## [Excerpt]

But with that sweet taste of victory came the bitter reality of Tommy John surgery, with a notoriously grueling recovery for baseball players. Roellig went under the knife in May and his recovery forced him to miss summer league games for the first time in his prep baseball career.

After months of recovery, Roellig was showing progress. Though it was a long rehabilitation process, Roellig stayed focused on controlling what he could and stayed as mentally upbeat as he could throughout.

“I just kinda stayed positive and took my time with everything and getting back into things,” Roellig said. “I stayed positive and stayed smiling and that’s all baseball is about, it’s about having fun.”

By the time the Eagles season rolled back around this February, Roellig was fully recovered. He made a position change from shortstop to second base, as the throw was a bit shorter so he could still make it as he continued to regain his arm strength.

## [Information given]
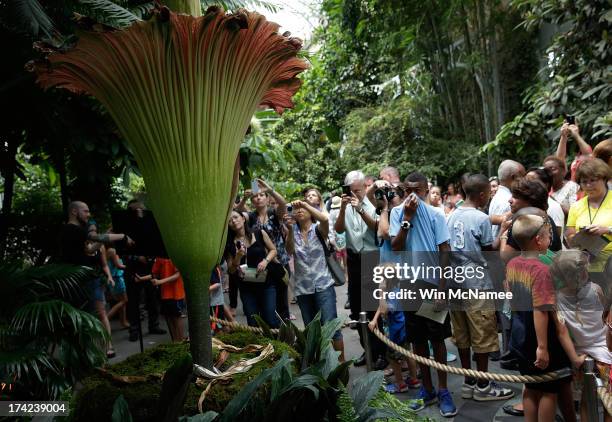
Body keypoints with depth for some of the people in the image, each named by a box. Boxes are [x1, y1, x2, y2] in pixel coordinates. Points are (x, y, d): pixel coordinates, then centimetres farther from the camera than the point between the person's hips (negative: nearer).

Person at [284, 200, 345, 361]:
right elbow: (290, 251, -13)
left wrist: (305, 203, -23)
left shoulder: (318, 229, -1)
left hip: (323, 286, -3)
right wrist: (290, 229, -25)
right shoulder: (293, 232, 6)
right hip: (302, 289, 4)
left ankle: (341, 361, 2)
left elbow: (324, 219, -25)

## [Goal of the exercise]
Carry on the excerpt about Roellig's return from Tommy John surgery, beginning right after its final sentence.

## [Task response]
“Throwing-wise, it gets shorthanded I’m going to be honest, but that’s just part of the recovery process,” Roellig said. “It’s not bad though. I’m doing pretty good I’d say.”

Austen Roellig Etiwanda baseball
Roellig made a position change from shortstop to second base following his injury. (Credit: Ed Gandara)

It took some time for Roellig to get his swing back, as he went hitless over his first 12 plate appearances in six games to start the year, but he has adjusted nicely. In 15 games, Roellig is hitting .292 with 14 runs scored and five RBIs. For Roellig, he wants to use the season to prove that despite his surgery, he’s still an elite prospect.

“It’s kind of a chip on my shoulder,” Roellig said. “It motivates me, it makes me feel better as a person that I’m finally getting back into the rhythm of things because it sucks not having your name out there. I was last year and previous years before that and now I’m not hearing my name on anything anymore and it sucks. It’s motivating me to do better and seeing myself getting back into things feels good.”

Though he may not be receiving the same attention as he was, ranking as the No. 49 player in California and the No. 302 player nationally in the Class of 2023 by Prep Baseball Report, Roellig is set to have a bright future. The middle infielder is currently signed with the Louisiana State University Tigers, the top-ranked Division I team in the country as of writing.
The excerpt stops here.